[TASK] Output the lines of the records from the one containing "right ankle: (248, 769)" through the last, both ends included. Leave pictures out.

[GIVEN DATA]
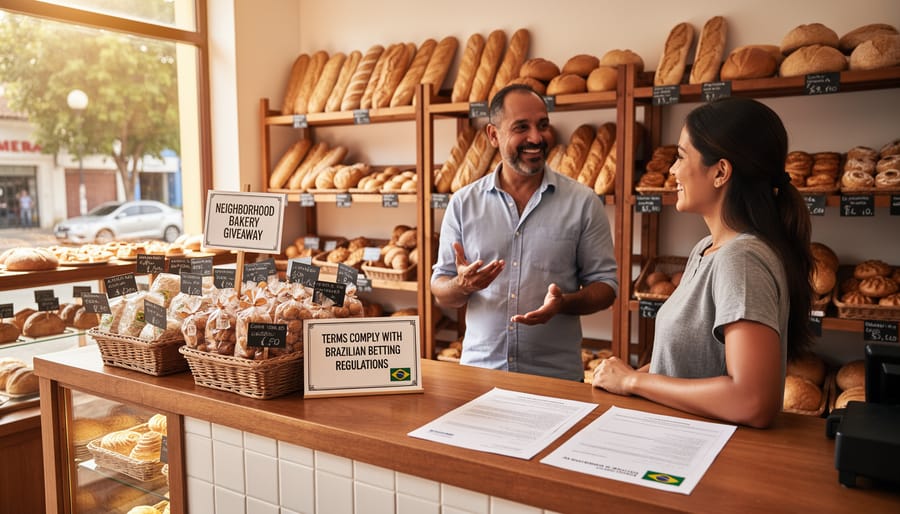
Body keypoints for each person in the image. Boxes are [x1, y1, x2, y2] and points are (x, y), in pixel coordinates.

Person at [592, 97, 814, 428]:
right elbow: (686, 365)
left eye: (681, 157)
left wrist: (632, 381)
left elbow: (753, 401)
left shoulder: (741, 260)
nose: (672, 170)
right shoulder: (706, 250)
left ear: (720, 172)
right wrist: (629, 380)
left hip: (714, 452)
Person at [431, 83, 618, 381]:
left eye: (542, 125)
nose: (536, 137)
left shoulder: (583, 203)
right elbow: (441, 288)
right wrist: (462, 285)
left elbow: (606, 287)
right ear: (493, 135)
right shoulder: (463, 203)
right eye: (521, 127)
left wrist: (564, 303)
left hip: (555, 379)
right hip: (480, 374)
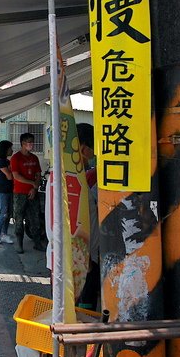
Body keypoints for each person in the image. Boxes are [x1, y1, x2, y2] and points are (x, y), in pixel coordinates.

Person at [76, 124, 101, 310]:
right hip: (87, 251)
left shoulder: (82, 176)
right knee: (87, 292)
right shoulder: (90, 178)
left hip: (82, 250)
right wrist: (88, 255)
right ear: (85, 148)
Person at [9, 132, 45, 253]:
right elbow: (16, 176)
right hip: (19, 193)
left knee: (35, 218)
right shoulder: (16, 158)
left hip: (32, 193)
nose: (31, 144)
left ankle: (37, 242)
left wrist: (35, 188)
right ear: (23, 144)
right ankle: (19, 243)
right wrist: (32, 183)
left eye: (32, 142)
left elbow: (38, 174)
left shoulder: (34, 158)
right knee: (18, 218)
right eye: (29, 142)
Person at [0, 140, 15, 245]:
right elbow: (10, 176)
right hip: (2, 191)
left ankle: (4, 234)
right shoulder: (0, 162)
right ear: (5, 149)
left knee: (8, 213)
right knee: (3, 213)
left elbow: (11, 174)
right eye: (10, 148)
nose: (12, 150)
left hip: (9, 190)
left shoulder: (7, 162)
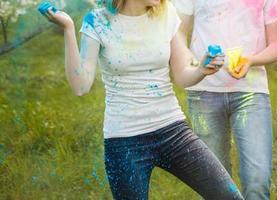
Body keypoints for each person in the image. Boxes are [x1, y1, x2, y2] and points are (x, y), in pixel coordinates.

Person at [42, 0, 243, 199]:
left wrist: (201, 70)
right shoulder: (97, 21)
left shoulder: (167, 13)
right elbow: (80, 86)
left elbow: (182, 75)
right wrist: (68, 29)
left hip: (173, 130)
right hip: (124, 141)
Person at [172, 0, 277, 199]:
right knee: (215, 186)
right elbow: (178, 32)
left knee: (257, 181)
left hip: (252, 92)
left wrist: (251, 60)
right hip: (204, 91)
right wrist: (193, 61)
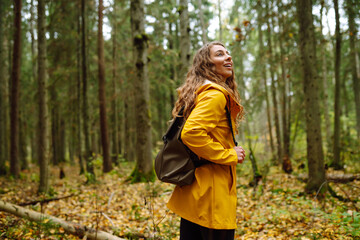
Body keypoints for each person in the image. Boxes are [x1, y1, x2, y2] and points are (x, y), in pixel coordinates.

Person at [167, 41, 246, 240]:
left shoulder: (201, 93)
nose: (228, 57)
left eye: (228, 54)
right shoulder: (214, 96)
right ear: (207, 65)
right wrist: (229, 154)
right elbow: (192, 133)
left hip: (196, 191)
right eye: (220, 54)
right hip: (211, 196)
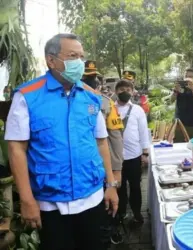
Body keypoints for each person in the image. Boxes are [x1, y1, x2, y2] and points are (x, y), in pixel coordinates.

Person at [5, 33, 118, 250]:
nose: (80, 63)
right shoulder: (27, 96)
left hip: (92, 197)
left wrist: (111, 185)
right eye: (73, 56)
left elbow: (101, 143)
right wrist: (27, 200)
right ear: (51, 60)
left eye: (82, 57)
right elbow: (16, 149)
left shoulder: (91, 97)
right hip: (51, 204)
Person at [81, 61, 124, 245]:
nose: (89, 81)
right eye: (86, 78)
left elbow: (115, 138)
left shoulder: (106, 103)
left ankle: (111, 233)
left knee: (105, 212)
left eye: (92, 78)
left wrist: (116, 170)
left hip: (102, 167)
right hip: (80, 172)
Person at [114, 79, 150, 224]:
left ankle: (137, 214)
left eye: (128, 90)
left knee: (135, 187)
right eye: (121, 89)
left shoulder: (137, 110)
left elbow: (143, 132)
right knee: (119, 188)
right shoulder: (110, 108)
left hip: (134, 156)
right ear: (116, 91)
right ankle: (121, 214)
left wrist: (145, 153)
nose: (125, 92)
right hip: (116, 158)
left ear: (132, 92)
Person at [171, 68, 193, 142]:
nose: (187, 78)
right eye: (186, 76)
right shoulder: (179, 88)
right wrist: (175, 91)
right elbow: (172, 99)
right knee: (178, 144)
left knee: (192, 145)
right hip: (179, 122)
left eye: (190, 76)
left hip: (192, 123)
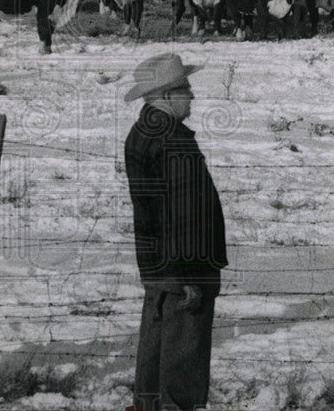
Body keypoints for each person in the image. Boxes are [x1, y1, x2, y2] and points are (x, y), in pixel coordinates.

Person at [123, 53, 229, 411]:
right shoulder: (174, 141)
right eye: (186, 88)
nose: (193, 96)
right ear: (166, 95)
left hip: (157, 266)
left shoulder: (141, 132)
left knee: (153, 368)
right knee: (182, 372)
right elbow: (185, 214)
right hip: (184, 271)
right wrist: (190, 278)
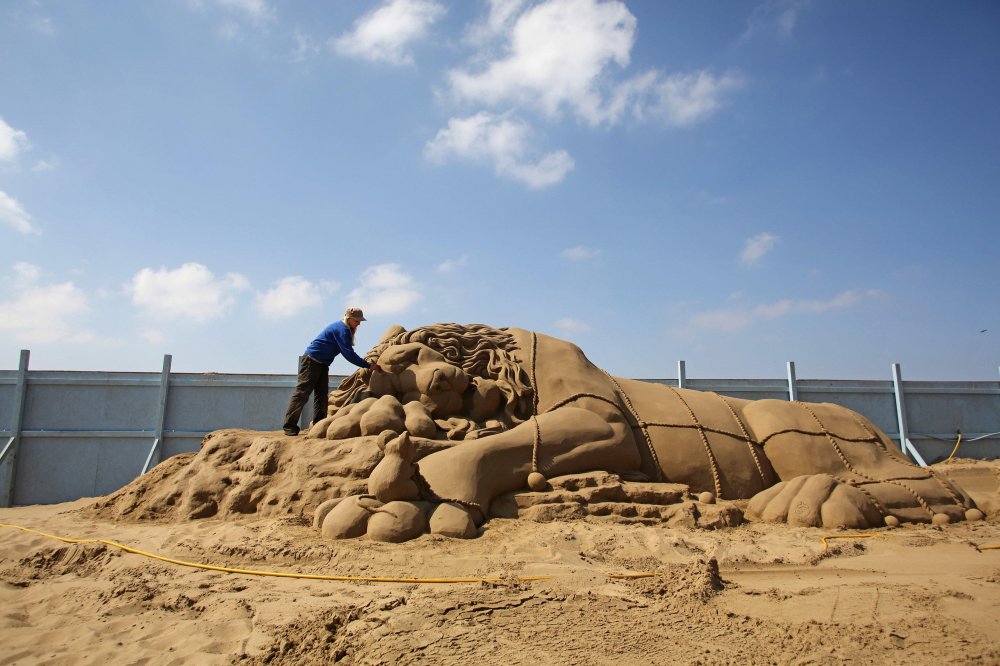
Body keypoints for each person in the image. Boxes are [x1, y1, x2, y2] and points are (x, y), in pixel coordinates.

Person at [283, 306, 380, 436]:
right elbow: (348, 354)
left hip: (322, 364)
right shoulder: (342, 330)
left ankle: (319, 425)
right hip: (311, 361)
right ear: (349, 319)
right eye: (357, 321)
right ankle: (289, 426)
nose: (359, 323)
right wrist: (368, 365)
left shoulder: (346, 329)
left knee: (322, 395)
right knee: (302, 393)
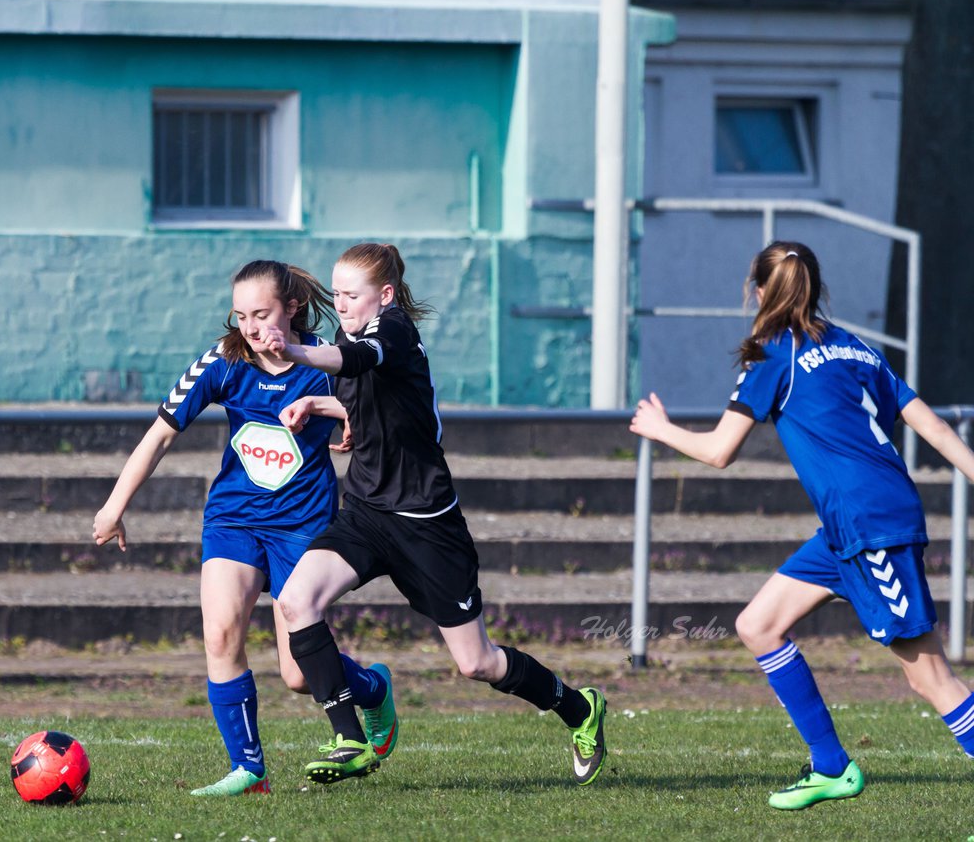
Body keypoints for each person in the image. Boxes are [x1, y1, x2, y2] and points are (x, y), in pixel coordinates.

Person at [630, 240, 974, 810]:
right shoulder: (854, 347)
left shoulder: (770, 353)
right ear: (814, 288)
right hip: (853, 526)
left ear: (759, 291)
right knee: (759, 625)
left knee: (931, 676)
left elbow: (720, 451)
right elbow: (933, 427)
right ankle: (832, 767)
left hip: (871, 527)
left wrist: (658, 427)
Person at [263, 242, 607, 786]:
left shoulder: (394, 332)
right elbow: (372, 397)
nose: (342, 303)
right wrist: (321, 405)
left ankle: (580, 709)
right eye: (337, 294)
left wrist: (296, 355)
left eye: (353, 295)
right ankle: (350, 737)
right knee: (295, 600)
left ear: (386, 295)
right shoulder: (352, 336)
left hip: (427, 525)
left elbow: (356, 361)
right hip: (368, 514)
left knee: (477, 663)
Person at [92, 259, 395, 797]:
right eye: (240, 316)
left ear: (292, 308)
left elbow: (374, 418)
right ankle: (248, 769)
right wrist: (115, 504)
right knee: (220, 631)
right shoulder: (225, 359)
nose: (251, 328)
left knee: (299, 674)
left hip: (303, 524)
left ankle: (372, 688)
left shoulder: (327, 360)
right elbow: (160, 434)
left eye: (262, 314)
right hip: (234, 519)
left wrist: (340, 425)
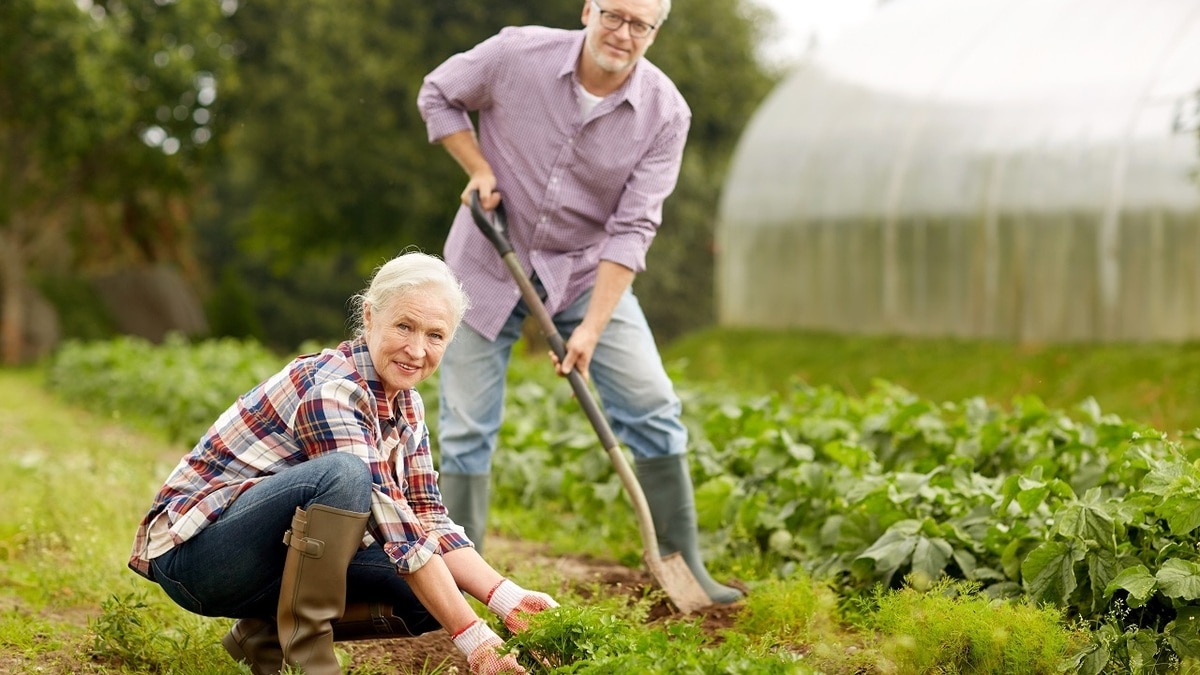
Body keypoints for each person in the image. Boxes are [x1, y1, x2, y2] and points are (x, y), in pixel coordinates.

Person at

[OUTPUT OF THE EXERCISE]
right ankle: (248, 769)
right wrist: (115, 504)
right knee: (220, 631)
right shoulder: (225, 359)
nose: (251, 328)
left knee: (299, 674)
left hip: (303, 524)
left ankle: (372, 688)
left shoulder: (327, 360)
right elbow: (160, 434)
left eye: (262, 314)
right hip: (234, 519)
left wrist: (340, 425)
Body keypoints for each person in the image. Boxes are [x1, y1, x2, y2] and points are (x, y), in pixel coordinates.

Person at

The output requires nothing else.